Returning to the theme of the Connected Edge, Miller says: “The acquisition of Mobile Viewpoint continues our quest to complete the Connected Edge. The Connected Edge is all about taking devices on the edge and connecting them to the internet through different types of mediums, whether it’s satellite, 4G, 5G, Mesh, WiFi6, and wrapping big data around that to make decisions in real time. 5G allows you to have multiple cameras at an event but the cost points become incredible for having all wireless cameras as well as PoV cameras. With AI wrapped over the top, it allows you to do this at much lower cost. That’s where our focus continues to be and we’ll continue to pursue solutions that augment this.”

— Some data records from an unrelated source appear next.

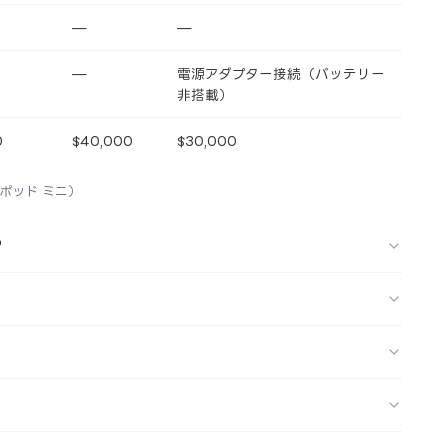
—
—
—
電源アダプター接続（バッテリー
非搭載）
0
$40,000
$30,000
ムポッド ミニ）
？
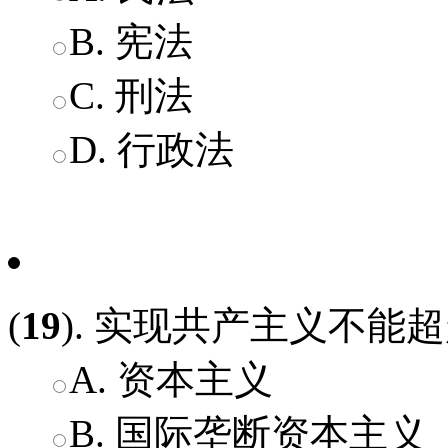
B. 宪法
C. 刑法
D. 行政法
(
19
). 实现共产主义不能超
A. 资本主义
B. 国际垄断资本主义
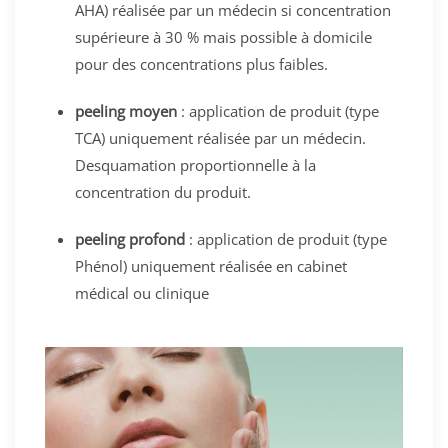
AHA) réalisée par un médecin si concentration
supérieure à 30 % mais possible à domicile
pour des concentrations plus faibles.
peeling moyen
: application de produit (type
TCA) uniquement réalisée par un médecin.
Desquamation proportionnelle à la
concentration du produit.
peeling profond
: application de produit (type
Phénol) uniquement réalisée en cabinet
médical ou clinique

Remote production has, of course, been a hot topic for both companies this year and Miller believes it will only continue to grow in popularity and not just for COVID or cost-saving reasons.

“Robotic cameras to the cloud, remote production in the cloud and over the top distribution really bring down the cost base of the traditional workflows in broadcast. The main reason our customers have gone to remote production was because of COVID, but they’ve found a couple of things they see as very valuable. Number one, whereas before their producers would be on the road a lot, now they can have their best teams doing multiple different projects so that’s hugely favourable. They’ve also found from a talent perspective that a lot of their great people once they had families couldn’t be on the road for multiple weeks of the year so they would leave the industry. They’re now finding that remote production allows those talented people to stay in the industry. So we see when people look at remote production they don’t focus necessarily on the cost reduction, they see it as of value to their production by addressing those two issues.”

Continuing to look to the future and it’s a case of more of the same, concludes Bais: “We’ll see further integration looking at how we can develop our 5G roadmap even more based on feedback from customers. We see more and more requests for remote production and we see cloud production as the next thing to enable high-quality, low-cost production.”